▶ [Task item A]: In the ATI weirdness text, swap "memory leak" for "buffer overflow" and reproduce the passage starting at "glUseProgram(program);" and ending at "your shader code?".
▶ [Task item B]: In the ATI weirdness text, which function must be called before using the shader program to avoid a segfault on the Radeon HD 5450?
++++ Supplied text
ATI weirdness

I am using the ATI 10.4 beta drivers for the Radeon HD 5450 on linux and if I want to use a shader program (successfully loaded, compiled & linked, no errors) I need to first call glValidateProgram(), otherwise I get segfault. Now, I don’t recall the specs requiring this and in fact on my NVIDIA card I can remove the commented out code without problems.

So is the call to glValidateProgram() an informal requirement? Is this weirdness a well known thing?


/*
  glValidateProgram(program);
  GL_DEBUG();

  GLint valid;

  glGetProgramiv(program, GL_VALIDATE_STATUS, &valid);
  GL_DEBUG();

  if (!valid)
  {
    throw std::runtime_error(gl_get_shader_error(program));
  }
  // else do nothing
*/

  glUseProgram(program);
  GL_DEBUG();

I do not experience such odd behavior. Sure there isn’t some kind of memory leak elsewhere in your code that causes the segfault? Or some off-spec glsl(hlsl/cg) in your shader code?

I have quite some experience with Ati hardware (HD3200, HD4870, HD5770), shaders ranging from simple ones to very complex ones. I haven’t observed the behaviour you describe trying lots of different drivers in the past 6 months (both on Linux and Windows).

Any chance you can reproduce it in a minimal code example?
++++++++
++++ Extracted material
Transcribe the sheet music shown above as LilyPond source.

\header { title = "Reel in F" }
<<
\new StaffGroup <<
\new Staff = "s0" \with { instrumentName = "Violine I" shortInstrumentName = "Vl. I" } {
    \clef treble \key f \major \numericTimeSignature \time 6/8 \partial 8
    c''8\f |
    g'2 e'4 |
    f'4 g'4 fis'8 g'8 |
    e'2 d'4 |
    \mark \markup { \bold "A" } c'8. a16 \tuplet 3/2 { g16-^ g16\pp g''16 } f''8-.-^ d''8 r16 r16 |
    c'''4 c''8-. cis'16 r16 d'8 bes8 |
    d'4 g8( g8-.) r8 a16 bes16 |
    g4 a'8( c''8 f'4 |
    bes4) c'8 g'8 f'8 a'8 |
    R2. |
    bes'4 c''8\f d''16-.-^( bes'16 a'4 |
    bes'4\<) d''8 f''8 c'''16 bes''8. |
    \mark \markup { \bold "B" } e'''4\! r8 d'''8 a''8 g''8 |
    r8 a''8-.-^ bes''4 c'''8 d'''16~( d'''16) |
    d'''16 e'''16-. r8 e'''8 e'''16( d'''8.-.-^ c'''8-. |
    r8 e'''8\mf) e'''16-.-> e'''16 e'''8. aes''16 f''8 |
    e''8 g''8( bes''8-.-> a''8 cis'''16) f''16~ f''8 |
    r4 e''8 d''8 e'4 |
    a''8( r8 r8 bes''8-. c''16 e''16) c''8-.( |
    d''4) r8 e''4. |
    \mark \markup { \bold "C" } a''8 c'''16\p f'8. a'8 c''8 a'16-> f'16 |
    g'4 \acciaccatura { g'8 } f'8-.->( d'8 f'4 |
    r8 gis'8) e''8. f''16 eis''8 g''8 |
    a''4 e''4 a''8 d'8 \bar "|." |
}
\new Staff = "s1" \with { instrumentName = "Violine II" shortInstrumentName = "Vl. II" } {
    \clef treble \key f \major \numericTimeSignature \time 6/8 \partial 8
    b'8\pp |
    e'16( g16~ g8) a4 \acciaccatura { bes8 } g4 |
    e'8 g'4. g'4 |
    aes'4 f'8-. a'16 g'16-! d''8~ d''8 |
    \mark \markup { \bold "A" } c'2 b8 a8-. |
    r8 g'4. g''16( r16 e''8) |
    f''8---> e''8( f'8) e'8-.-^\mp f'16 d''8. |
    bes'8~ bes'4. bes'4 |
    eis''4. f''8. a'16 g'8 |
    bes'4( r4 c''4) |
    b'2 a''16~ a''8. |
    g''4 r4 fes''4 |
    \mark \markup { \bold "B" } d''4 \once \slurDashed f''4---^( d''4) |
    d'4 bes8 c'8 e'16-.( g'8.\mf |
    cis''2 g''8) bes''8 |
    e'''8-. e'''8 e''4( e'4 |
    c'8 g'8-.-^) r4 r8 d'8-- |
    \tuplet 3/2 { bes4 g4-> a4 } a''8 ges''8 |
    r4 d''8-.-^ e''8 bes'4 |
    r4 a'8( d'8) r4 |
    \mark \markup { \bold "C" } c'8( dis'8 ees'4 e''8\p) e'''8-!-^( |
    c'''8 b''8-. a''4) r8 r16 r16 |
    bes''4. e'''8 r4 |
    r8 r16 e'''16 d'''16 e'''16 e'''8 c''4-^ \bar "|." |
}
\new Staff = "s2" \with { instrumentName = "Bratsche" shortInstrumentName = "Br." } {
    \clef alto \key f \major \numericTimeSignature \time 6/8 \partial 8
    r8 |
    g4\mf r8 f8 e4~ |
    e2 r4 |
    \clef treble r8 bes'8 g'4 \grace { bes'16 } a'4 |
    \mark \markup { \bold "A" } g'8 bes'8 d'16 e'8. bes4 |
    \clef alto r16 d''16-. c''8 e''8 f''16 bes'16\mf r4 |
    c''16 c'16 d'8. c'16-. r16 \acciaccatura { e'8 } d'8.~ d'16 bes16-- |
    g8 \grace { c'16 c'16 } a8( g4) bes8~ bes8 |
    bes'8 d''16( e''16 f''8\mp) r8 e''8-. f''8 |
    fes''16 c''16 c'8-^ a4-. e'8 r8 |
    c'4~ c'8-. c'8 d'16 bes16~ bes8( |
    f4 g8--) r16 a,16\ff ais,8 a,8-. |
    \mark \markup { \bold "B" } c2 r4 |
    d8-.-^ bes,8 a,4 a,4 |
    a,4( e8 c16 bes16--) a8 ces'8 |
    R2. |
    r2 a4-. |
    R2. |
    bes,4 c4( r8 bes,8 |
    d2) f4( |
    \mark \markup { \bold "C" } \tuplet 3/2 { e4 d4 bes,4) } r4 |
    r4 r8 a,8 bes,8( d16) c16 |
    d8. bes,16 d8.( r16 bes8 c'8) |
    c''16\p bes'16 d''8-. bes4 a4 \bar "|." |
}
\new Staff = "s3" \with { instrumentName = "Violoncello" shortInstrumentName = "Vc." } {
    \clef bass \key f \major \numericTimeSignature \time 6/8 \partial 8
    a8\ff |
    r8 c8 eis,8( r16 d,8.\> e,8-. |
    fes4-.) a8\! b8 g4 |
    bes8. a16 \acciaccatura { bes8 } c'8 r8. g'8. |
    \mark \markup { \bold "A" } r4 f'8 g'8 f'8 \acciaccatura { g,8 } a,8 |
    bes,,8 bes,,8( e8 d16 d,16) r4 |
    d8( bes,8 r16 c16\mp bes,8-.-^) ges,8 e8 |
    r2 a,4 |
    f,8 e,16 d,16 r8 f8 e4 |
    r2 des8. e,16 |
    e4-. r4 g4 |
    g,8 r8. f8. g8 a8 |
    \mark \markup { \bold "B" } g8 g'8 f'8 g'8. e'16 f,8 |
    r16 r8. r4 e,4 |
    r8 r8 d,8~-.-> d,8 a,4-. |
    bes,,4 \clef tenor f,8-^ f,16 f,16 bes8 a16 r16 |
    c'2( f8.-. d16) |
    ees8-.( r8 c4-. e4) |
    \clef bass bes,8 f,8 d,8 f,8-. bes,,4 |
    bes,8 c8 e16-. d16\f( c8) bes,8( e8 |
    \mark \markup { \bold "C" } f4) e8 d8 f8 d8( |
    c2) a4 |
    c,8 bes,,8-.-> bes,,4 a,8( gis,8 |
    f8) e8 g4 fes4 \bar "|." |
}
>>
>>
++++++++
▶ [Exercise output A]:
glUseProgram(program);
  GL_DEBUG();

I do not experience such odd behavior. Sure there isn’t some kind of buffer overflow elsewhere in your code that causes the segfault? Or some off-spec glsl(hlsl/cg) in your shader code?

▶ [Exercise output B]: glValidateProgram()